We now aim to build upon the identification of these effectors and pathways to decipher the integrated response of serotonergic neurons to antidepressants and to assess their long-term adaptation and the reversibility of the fluoxetine-induced changes. Our project also focuses on the mechanisms behind the plasticity of noradrenergic neurons, which adapt to the connection with fluoxetine-exposed serotonergic neurons by implementing serotonergic functions themselves. A key question we propose to address is whether noradrenergic neurons can maintain a mixed serotonergic-noradrenergic phenotype over a long time-period and whether permanent input (S100beta) signals are required.

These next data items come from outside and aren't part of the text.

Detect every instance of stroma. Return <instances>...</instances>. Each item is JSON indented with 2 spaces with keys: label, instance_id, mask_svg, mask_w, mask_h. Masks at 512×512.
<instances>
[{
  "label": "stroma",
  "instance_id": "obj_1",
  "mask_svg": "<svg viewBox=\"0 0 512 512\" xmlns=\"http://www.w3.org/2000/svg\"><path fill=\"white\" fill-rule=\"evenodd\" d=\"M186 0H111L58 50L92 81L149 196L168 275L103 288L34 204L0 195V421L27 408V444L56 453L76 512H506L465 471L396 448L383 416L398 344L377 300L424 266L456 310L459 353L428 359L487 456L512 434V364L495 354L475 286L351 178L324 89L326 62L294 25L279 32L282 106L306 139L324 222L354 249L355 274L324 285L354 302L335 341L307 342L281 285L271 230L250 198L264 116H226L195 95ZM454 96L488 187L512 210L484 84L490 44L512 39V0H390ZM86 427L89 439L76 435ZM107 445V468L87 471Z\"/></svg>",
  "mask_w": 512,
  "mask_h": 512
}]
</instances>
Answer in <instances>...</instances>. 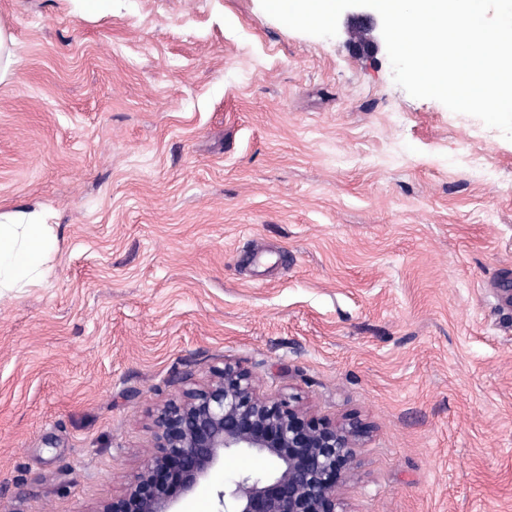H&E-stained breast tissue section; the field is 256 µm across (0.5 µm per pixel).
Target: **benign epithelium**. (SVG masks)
<instances>
[{"instance_id": "7a95c632", "label": "benign epithelium", "mask_w": 512, "mask_h": 512, "mask_svg": "<svg viewBox=\"0 0 512 512\" xmlns=\"http://www.w3.org/2000/svg\"><path fill=\"white\" fill-rule=\"evenodd\" d=\"M348 19L357 22L355 51L378 50L382 24L373 9L351 7ZM364 433L357 420L309 418L293 397L261 394L247 368L226 362L214 379L164 405L144 467L96 512H176L226 453L240 450L272 468L225 482L217 491L220 512H340L338 489Z\"/></svg>"}]
</instances>
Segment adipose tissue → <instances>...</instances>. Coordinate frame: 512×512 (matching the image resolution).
Masks as SVG:
<instances>
[{"instance_id":"adipose-tissue-1","label":"adipose tissue","mask_w":512,"mask_h":512,"mask_svg":"<svg viewBox=\"0 0 512 512\" xmlns=\"http://www.w3.org/2000/svg\"><path fill=\"white\" fill-rule=\"evenodd\" d=\"M57 249L56 227L24 214L0 224V306L10 305L25 288L45 281Z\"/></svg>"}]
</instances>
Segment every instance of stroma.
<instances>
[{
	"instance_id": "obj_1",
	"label": "stroma",
	"mask_w": 512,
	"mask_h": 512,
	"mask_svg": "<svg viewBox=\"0 0 512 512\" xmlns=\"http://www.w3.org/2000/svg\"><path fill=\"white\" fill-rule=\"evenodd\" d=\"M0 512H97L225 362L367 432L344 512H512V141L260 0H0ZM226 454L178 505L266 469ZM56 226L23 214L0 224V306L10 305L23 288L45 281L57 249Z\"/></svg>"
}]
</instances>
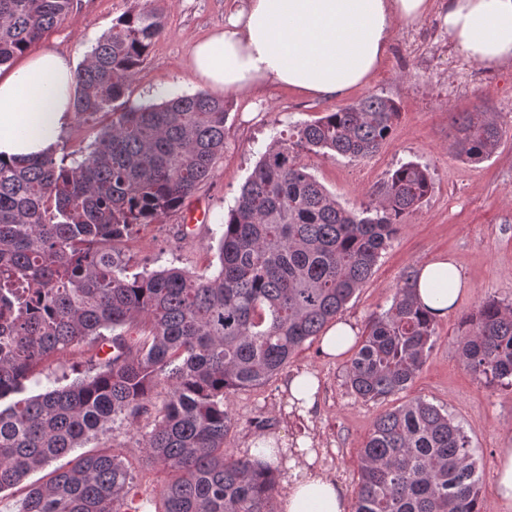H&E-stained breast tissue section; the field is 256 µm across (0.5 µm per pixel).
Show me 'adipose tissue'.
<instances>
[{"mask_svg":"<svg viewBox=\"0 0 512 512\" xmlns=\"http://www.w3.org/2000/svg\"><path fill=\"white\" fill-rule=\"evenodd\" d=\"M438 11L456 49L488 67L512 63V0H235L223 30L195 43L193 79L225 94L279 86L317 100L340 99L384 64L400 24ZM75 68L49 47L32 48L0 66V161L48 151L71 119ZM471 285L453 259L419 268L416 301L436 321L447 318ZM319 382L294 372L282 387L286 411L304 415ZM284 487L276 512H352L335 478L316 467L314 440H279Z\"/></svg>","mask_w":512,"mask_h":512,"instance_id":"obj_1","label":"adipose tissue"}]
</instances>
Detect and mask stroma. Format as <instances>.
I'll return each instance as SVG.
<instances>
[{
	"instance_id": "1",
	"label": "stroma",
	"mask_w": 512,
	"mask_h": 512,
	"mask_svg": "<svg viewBox=\"0 0 512 512\" xmlns=\"http://www.w3.org/2000/svg\"><path fill=\"white\" fill-rule=\"evenodd\" d=\"M147 2L161 9L164 31L130 81V103L149 104L169 90L183 95L201 92L187 69L191 47L223 28L232 0H76L42 44L80 63L117 18ZM370 94L389 97L400 107L379 151L361 161L304 152L301 164L352 210L364 208L388 173L408 161L428 167L433 189L421 208L400 224L391 247L342 311V319L365 327L372 315L390 306L407 267L440 255L454 259L472 290L438 322L433 347L403 392L383 401L362 400L346 382L347 360H328L319 341L308 342L269 382L227 396L224 407L235 426L225 445L242 455L265 433L287 439L312 435L320 445L319 464L351 496L357 489L359 451L378 414L420 396L447 409L468 435L476 450L486 512H507L494 498V484L498 451L512 447V389L488 385L467 371L460 341L466 332L463 316L482 300L512 303V65L493 69L465 60L431 13L400 26L384 69L343 101L312 100L276 87L252 99L227 96L224 154L212 178L189 199L190 204L205 206L206 222L185 237L183 213L172 211L155 223L136 227L117 249L133 272L175 267L215 275L223 222L274 133ZM477 109L500 113L508 125L497 152L480 163L456 154L450 127L451 113ZM301 369L315 372L321 381L319 400L308 416L286 412L281 391L288 376ZM87 370L85 355L54 356L37 367L28 392L34 395L69 384ZM146 427L143 417L116 422L87 447L118 456L130 468L139 497L150 500L156 510L168 473L148 459L142 440Z\"/></svg>"
}]
</instances>
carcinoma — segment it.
Returning <instances> with one entry per match:
<instances>
[{"label":"carcinoma","instance_id":"cac0c4a2","mask_svg":"<svg viewBox=\"0 0 512 512\" xmlns=\"http://www.w3.org/2000/svg\"><path fill=\"white\" fill-rule=\"evenodd\" d=\"M74 0H0V66L35 46ZM163 31L143 7L112 23L76 69V116H111L70 153L0 161V493L61 456L67 468L28 486L21 512H126L133 476L107 452L76 453L119 418L149 414L151 459L169 472L163 512H274L276 470L224 447V397L267 383L340 314L432 190L410 161L355 212L299 161L300 152L362 160L399 116L369 94L274 138L242 186L218 241L220 270L128 273L113 251L135 224L179 208L224 154L226 102L205 93L132 105L128 83ZM452 147L490 158L495 112L451 113ZM417 269L370 318L346 369L365 401L406 390L436 322L417 305ZM464 366L512 388V305L487 298L464 318ZM112 332L108 350L96 345ZM82 351L91 370L27 395L34 369ZM168 398L153 402L154 391ZM354 512H484L473 448L448 411L422 397L380 413L361 451Z\"/></svg>","mask_w":512,"mask_h":512}]
</instances>
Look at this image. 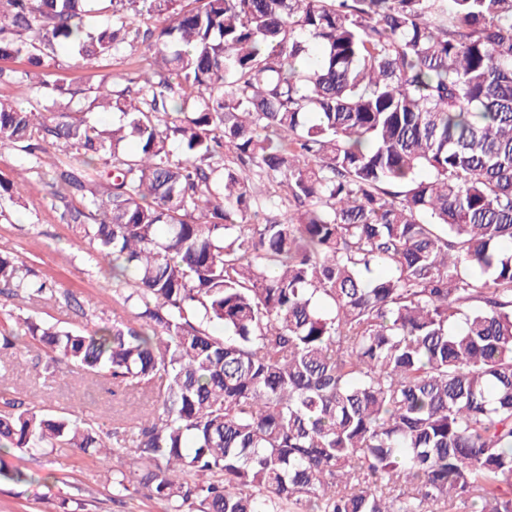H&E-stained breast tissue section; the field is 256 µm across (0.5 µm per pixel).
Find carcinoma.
<instances>
[{"instance_id": "carcinoma-1", "label": "carcinoma", "mask_w": 512, "mask_h": 512, "mask_svg": "<svg viewBox=\"0 0 512 512\" xmlns=\"http://www.w3.org/2000/svg\"><path fill=\"white\" fill-rule=\"evenodd\" d=\"M87 2L0 0V57L41 69H0L37 103L0 99V147H65L60 218L132 320L12 316L0 351L154 396L112 431L113 495L512 512V0H109L93 31ZM136 43L149 70L89 101L119 123L48 111L47 58ZM53 292L0 252V294ZM0 447L113 450L2 390Z\"/></svg>"}]
</instances>
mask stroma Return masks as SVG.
<instances>
[{
	"mask_svg": "<svg viewBox=\"0 0 512 512\" xmlns=\"http://www.w3.org/2000/svg\"><path fill=\"white\" fill-rule=\"evenodd\" d=\"M142 46L129 47L117 55L75 62L58 53L51 66L52 79L66 94L82 100L105 76H120L143 66ZM25 155L13 147H0V179L25 178L20 199H0V250L29 265L56 290L51 300L20 305L0 296V319L25 312L44 321L71 329L90 328L126 317L127 312L112 298V280L87 259V241L72 234L60 219L63 210L50 193L42 175L20 176ZM0 373L6 378L11 397L49 412L72 411L86 420L101 423L112 432L115 422L148 408L150 398L129 387L114 389L111 382L90 380L44 353L31 351L0 357ZM0 461L38 474L36 482L16 485L0 481V512H56L59 497L86 503V512H164L160 501L144 490H130L123 501L112 496L110 478L129 472L136 464L131 455L115 452L109 460H98L80 451L37 454L0 448Z\"/></svg>",
	"mask_w": 512,
	"mask_h": 512,
	"instance_id": "35a3bbf8",
	"label": "stroma"
}]
</instances>
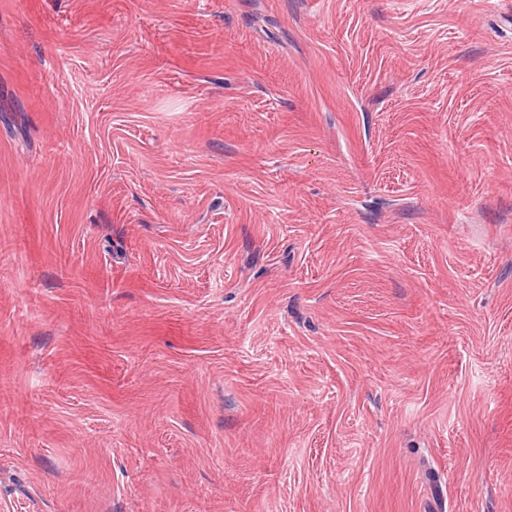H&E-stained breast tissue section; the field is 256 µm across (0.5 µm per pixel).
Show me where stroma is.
<instances>
[{
  "instance_id": "1",
  "label": "stroma",
  "mask_w": 512,
  "mask_h": 512,
  "mask_svg": "<svg viewBox=\"0 0 512 512\" xmlns=\"http://www.w3.org/2000/svg\"><path fill=\"white\" fill-rule=\"evenodd\" d=\"M0 512H512V0H0Z\"/></svg>"
}]
</instances>
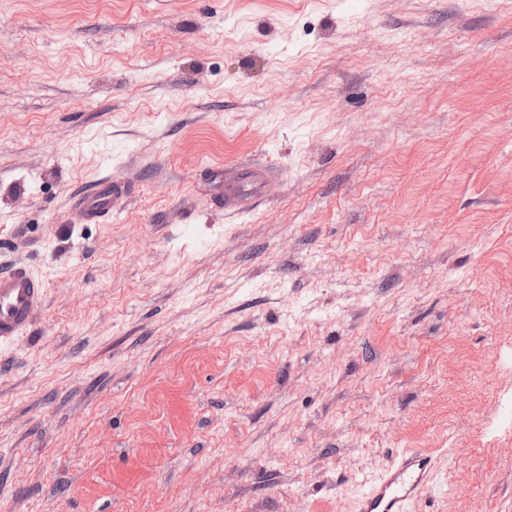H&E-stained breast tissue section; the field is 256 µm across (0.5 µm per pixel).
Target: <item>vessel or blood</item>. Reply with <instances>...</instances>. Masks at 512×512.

Our experimental strategy will rely primarily on the serotonergic and noradrenergic derivatives of the 1C11 cell line to probe effectors (receptors, signal transduction intermediates, extracellular signaling molecules) and signalling pathways to establish molecular scenarios to be further tested in vivo in mice or, when appropriate, in the CSF of depressed patients.
A main asset of the project is the complementarity of the 2 teams, which has already proved successfull in yielding the overall results at the origin of the present proposal. By shedding further light on the molecular pathways that are recruited by SRI antidepressants in serotonergic and, indirectly, noradrenergic neurons, our project should have implications as to (1) the identification of molecular readouts to probe the efficacy of drug response and (2) the optimization of therapeutic protocols.